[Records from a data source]
______________________________

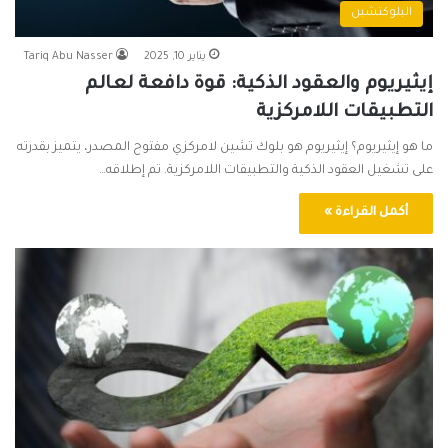
البلوكتشين
يناير 10, 2025
Tariq Abu Nasser
إيثيريوم والعقود الذكية: قوة دافعة لعالم
التطبيقات اللامركزية
ما هو إيثيريوم؟ إيثيريوم هو بلوك تشين لامركزي مفتوح المصدر، يتميز بقدرته
على تشغيل العقود الذكية والتطبيقات اللامركزية. تم إطلاقه…
أكمل القراءة »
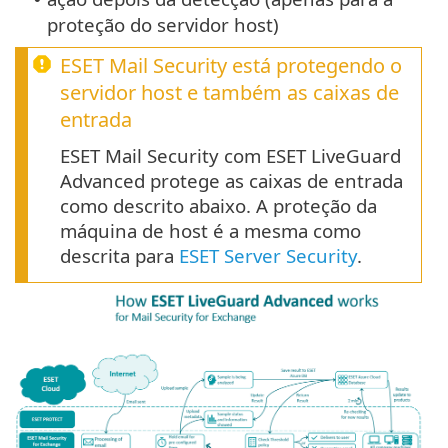
proteção do servidor host)
ESET Mail Security está protegendo o
servidor host e também as caixas de
entrada
ESET Mail Security com ESET LiveGuard
Advanced protege as caixas de entrada
como descrito abaixo. A proteção da
máquina de host é a mesma como
descrita para
ESET Server Security
.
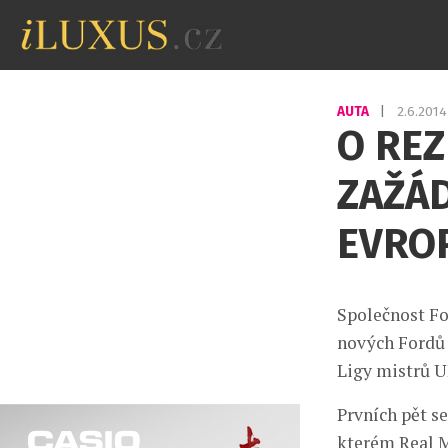
AUTA
|
2.6.201
O RE
ZAŽÁD
EVRO
Společnost Fo
nových Fordů 
Ligy mistrů U
Prvních pět se
kterém Real M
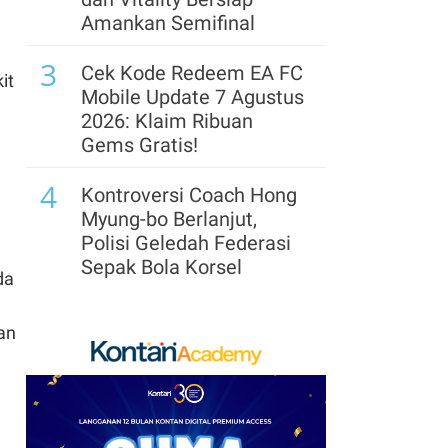
Amankan Semifinal
7
Menhub Pastikan
3
Perpres Terkait Ojek
Cek Kode Redeem EA FC
it
Online Akan Terbit
Mobile Update 7 Agustus
Sebelum 17 Agustus
2026: Klaim Ribuan
2026
Gems Gratis!
8
4
Siap-Siap! Rumah
Kontroversi Coach Hong
Kontrakan & Sewa
Myung-bo Berlanjut,
Properti Akan Kena
Polisi Geledah Federasi
Pajak Mulai Tahun 2027
Sepak Bola Korsel
da
9
5
Defisit APBN 2027
Segera Lepas Saham
gan
Diproyeksi Melebar,
Treasuri 9,63 Miliar, Cek
Target Anggaran Netral
Profil Emiten DSSA
Makin Berat
hingga Kinerjanya
10
6
Astrindo Nusantara
Arsenal Perpanjang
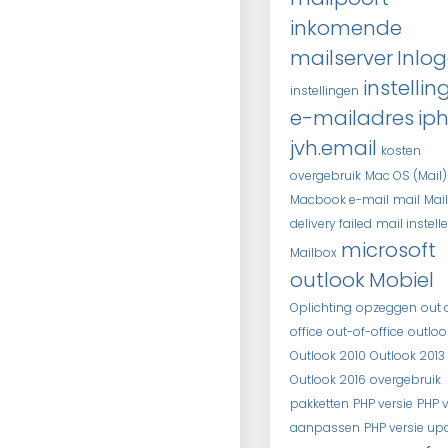
inkomende
mailserver
Inlo
instellin
instellingen
e-mailadres
ip
jvh.email
kosten
overgebruik
Mac OS (Mail)
Macbook e-mail
mail
Mail
delivery failed
mail instell
microsoft
Mailbox
outlook
Mobiel
Oplichting
opzeggen
out 
office
out-of-office
outloo
Outlook 2010
Outlook 2013
Outlook 2016
overgebruik
pakketten
PHP versie
PHP v
aanpassen
PHP versie up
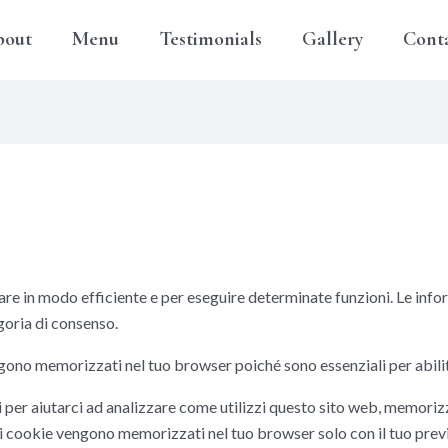
bout
Menu
Testimonials
Gallery
Cont
are in modo efficiente e per eseguire determinate funzioni. Le infor
goria di consenso.
gono memorizzati nel tuo browser poiché sono essenziali per abilitar
i per aiutarci ad analizzare come utilizzi questo sito web, memorizz
ti cookie vengono memorizzati nel tuo browser solo con il tuo prev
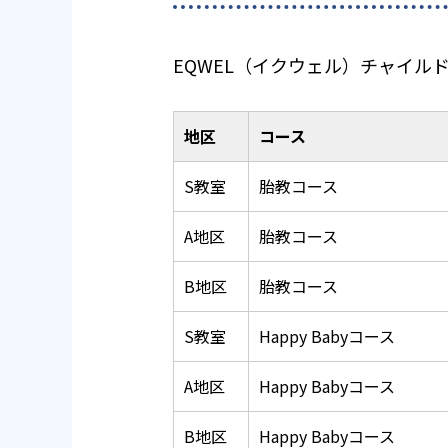
EQWEL（イクウェル）チャイ
地区
コース
S教室
胎教コース
A地区
胎教コース
B地区
胎教コース
S教室
Happy Babyコース
A地区
Happy Babyコース
B地区
Happy Babyコース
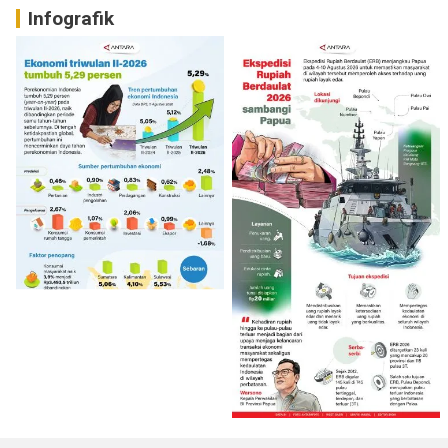
Infografik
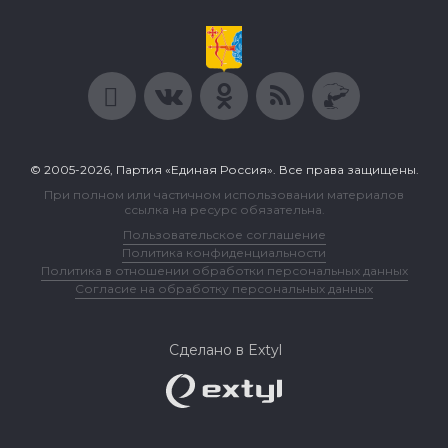
© 2005-2026, Партия «Единая Россия». Все права защищены.
При полном или частичном использовании материалов
ссылка на ресурс обязательна.
Пользовательское соглашение
Политика конфиденциальности
Политика в отношении обработки персональных данных
Согласие на обработку персональных данных
Сделано в Extyl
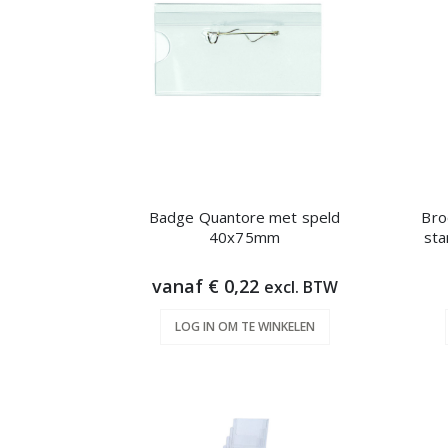
Badge Quantore met speld
Bro
40x75mm
st
vanaf € 0,22
excl. BTW
LOG IN OM TE WINKELEN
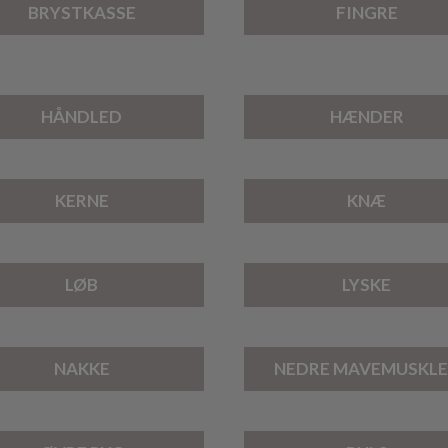
BRYSTKASSE
FINGRE
HÅNDLED
HÆNDER
KERNE
KNÆ
LØB
LYSKE
NAKKE
NEDRE MAVEMUSKL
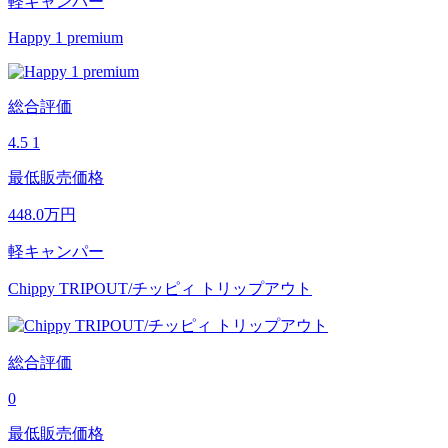
軽キャンパー
Happy 1 premium
総合評価
4.5
1
最低販売価格
448.0
万円
軽キャンパー
Chippy TRIPOUT/チッピィ トリップアウト
総合評価
0
最低販売価格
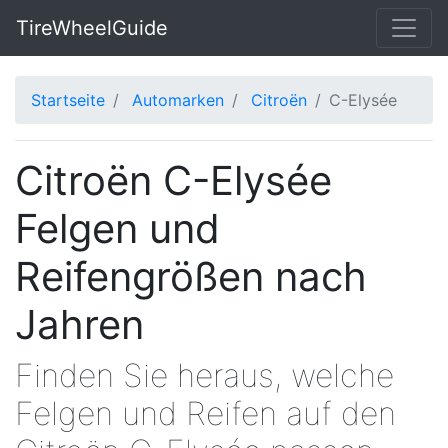
TireWheelGuide
Startseite
Automarken
Citroën
C-Elysée
Citroën C-Elysée
Felgen und
Reifengrößen nach
Jahren
Finden Sie heraus, welche
Felgen und Reifen auf den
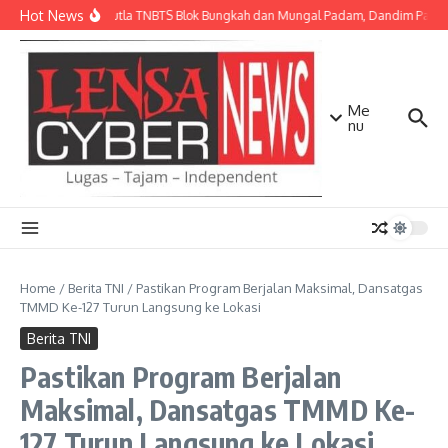
Lewati ke konten
Hot News
Api Karhutla TNBTS Blok Bungkah dan Mungal Padam, Dandim Pasurua
Me
nu
Home
/
Berita TNI
/
Pastikan Program Berjalan Maksimal, Dansatgas
TMMD Ke-127 Turun Langsung ke Lokasi
Berita TNI
Pastikan Program Berjalan
Maksimal, Dansatgas TMMD Ke-
127 Turun Langsung ke Lokasi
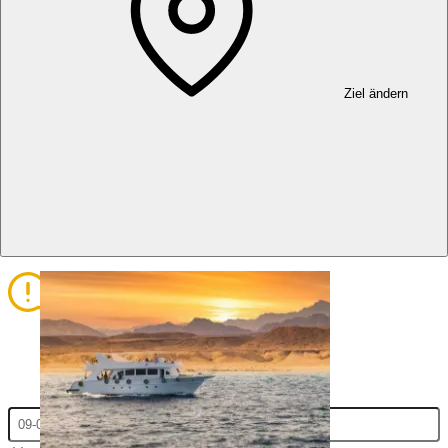
1
2
Ziel ändern
Leistungen auswählen
Teilnehmer hinzufügen
3
4
Teilnehmer zu Leistungen zuordnen
Buchung überprüfen und weiter zur
Bezahlung
Gib bitte Check-in/out ein und klicke auf Anwenden, um die
Preisliste anzuzeigen.
Check-In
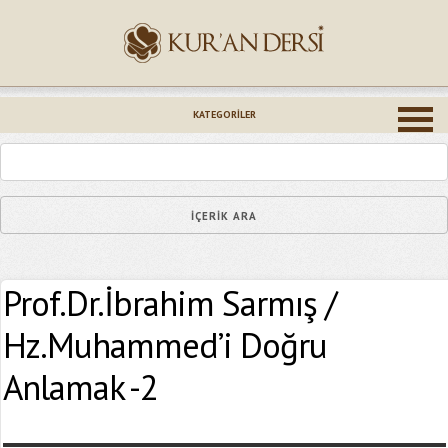
İsminiz (*)
KATEGORILER
Epostanız (*)
Prof.Dr.İbrahim Sarmış /
Yaşadığınız Hatanın Ayrıntıları
Hz.Muhammed’i Doğru
Anlamak -2
Bağlantıyı Gönderin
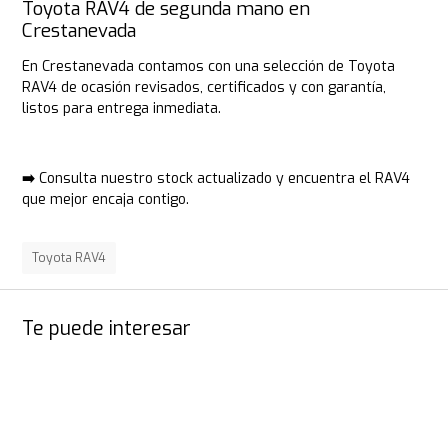
Toyota RAV4 de segunda mano en
Crestanevada
En Crestanevada contamos con una selección de Toyota
RAV4 de ocasión revisados, certificados y con garantía,
listos para entrega inmediata.
➡️
Consulta nuestro stock actualizado
y encuentra el RAV4
que mejor encaja contigo.
Toyota RAV4
Te puede interesar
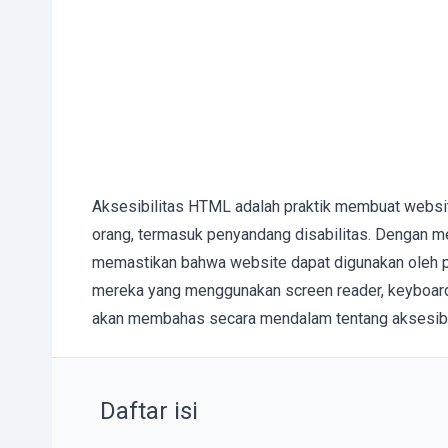
Aksesibilitas HTML adalah praktik membuat websi
orang, termasuk penyandang disabilitas. Dengan m
memastikan bahwa website dapat digunakan oleh
mereka yang menggunakan screen reader, keyboard na
akan membahas secara mendalam tentang aksesibi
Daftar isi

______________________________

The data above should be restated exactly, with its images dropped.

• _THE ANSWER_
البلوكتشين
يناير 10, 2025
Tariq Abu Nasser
إيثيريوم والعقود الذكية: قوة دافعة لعالم
التطبيقات اللامركزية
ما هو إيثيريوم؟ إيثيريوم هو بلوك تشين لامركزي مفتوح المصدر، يتميز بقدرته
على تشغيل العقود الذكية والتطبيقات اللامركزية. تم إطلاقه…
أكمل القراءة »
proteção do servidor host)
ESET Mail Security está protegendo o
servidor host e também as caixas de
entrada
ESET Mail Security com ESET LiveGuard
Advanced protege as caixas de entrada
como descrito abaixo. A proteção da
máquina de host é a mesma como
descrita para
ESET Server Security
.
AUTA
|
2.6.201
O RE
ZAŽÁD
EVRO
Společnost Fo
nových Fordů 
Ligy mistrů U
Prvních pět se
kterém Real M
Amankan Semifinal
7
Menhub Pastikan
3
Perpres Terkait Ojek
Cek Kode Redeem EA FC
it
Online Akan Terbit
Mobile Update 7 Agustus
Sebelum 17 Agustus
2026: Klaim Ribuan
2026
Gems Gratis!
8
4
Siap-Siap! Rumah
Kontroversi Coach Hong
Kontrakan & Sewa
Myung-bo Berlanjut,
Properti Akan Kena
Polisi Geledah Federasi
Pajak Mulai Tahun 2027
Sepak Bola Korsel
da
9
5
Defisit APBN 2027
Segera Lepas Saham
gan
Diproyeksi Melebar,
Treasuri 9,63 Miliar, Cek
Target Anggaran Netral
Profil Emiten DSSA
Makin Berat
hingga Kinerjanya
10
6
Astrindo Nusantara
Arsenal Perpanjang
inkomende
mailserver
Inlo
instellin
instellingen
e-mailadres
ip
jvh.email
kosten
overgebruik
Mac OS (Mail)
Macbook e-mail
mail
Mail
delivery failed
mail instell
microsoft
Mailbox
outlook
Mobiel
Oplichting
opzeggen
out 
office
out-of-office
outloo
Outlook 2010
Outlook 2013
Outlook 2016
overgebruik
pakketten
PHP versie
PHP v
aanpassen
PHP versie up
bout
Menu
Testimonials
Gallery
Cont
are in modo efficiente e per eseguire determinate funzioni. Le infor
goria di consenso.
gono memorizzati nel tuo browser poiché sono essenziali per abilitar
i per aiutarci ad analizzare come utilizzi questo sito web, memorizz
ti cookie vengono memorizzati nel tuo browser solo con il tuo prev
EQWEL（イクウェル）チャイ
地区
コース
S教室
胎教コース
A地区
胎教コース
B地区
胎教コース
S教室
Happy Babyコース
A地区
Happy Babyコース
B地区
Happy Babyコース
Infografik
© 2005-2026, Партия «Единая Россия». Все права защищены.
При полном или частичном использовании материалов
ссылка на ресурс обязательна.
Пользовательское соглашение
Политика конфиденциальности
Политика в отношении обработки персональных данных
Согласие на обработку персональных данных
Сделано в Extyl
Badge Quantore met speld
Bro
40x75mm
st
vanaf € 0,22
excl. BTW
LOG IN OM TE WINKELEN
BRYSTKASSE
FINGRE
HÅNDLED
HÆNDER
KERNE
KNÆ
LØB
LYSKE
NAKKE
NEDRE MAVEMUSKL
軽キャンパー
Happy 1 premium
総合評価
4.5
1
最低販売価格
448.0
万円
軽キャンパー
Chippy TRIPOUT/チッピィ トリップアウト
総合評価
0
最低販売価格
TireWheelGuide
Startseite
Automarken
Citroën
C-Elysée
Citroën C-Elysée
Felgen und
Reifengrößen nach
Jahren
Finden Sie heraus, welche
Felgen und Reifen auf den
Lewati ke konten
Hot News
Api Karhutla TNBTS Blok Bungkah dan Mungal Padam, Dandim Pasurua
Me
nu
Home
/
Berita TNI
/
Pastikan Program Berjalan Maksimal, Dansatgas
TMMD Ke-127 Turun Langsung ke Lokasi
Berita TNI
Pastikan Program Berjalan
Maksimal, Dansatgas TMMD Ke-
127 Turun Langsung ke Lokasi
1
2
Ziel ändern
Leistungen auswählen
Teilnehmer hinzufügen
3
4
Teilnehmer zu Leistungen zuordnen
Buchung überprüfen und weiter zur
Bezahlung
Gib bitte Check-in/out ein und klicke auf Anwenden, um die
Preisliste anzuzeigen.
Check-In
İsminiz (*)
KATEGORILER
Epostanız (*)
Prof.Dr.İbrahim Sarmış /
Yaşadığınız Hatanın Ayrıntıları
Hz.Muhammed’i Doğru
Anlamak -2
Bağlantıyı Gönderin
Toyota RAV4 de segunda mano en
Crestanevada
En Crestanevada contamos con una selección de Toyota
RAV4 de ocasión revisados, certificados y con garantía,
listos para entrega inmediata.
➡️
Consulta nuestro stock actualizado
y encuentra el RAV4
que mejor encaja contigo.
Toyota RAV4
Te puede interesar
Aksesibilitas HTML adalah praktik membuat websi
orang, termasuk penyandang disabilitas. Dengan m
memastikan bahwa website dapat digunakan oleh
mereka yang menggunakan screen reader, keyboard na
akan membahas secara mendalam tentang aksesibi
Daftar isi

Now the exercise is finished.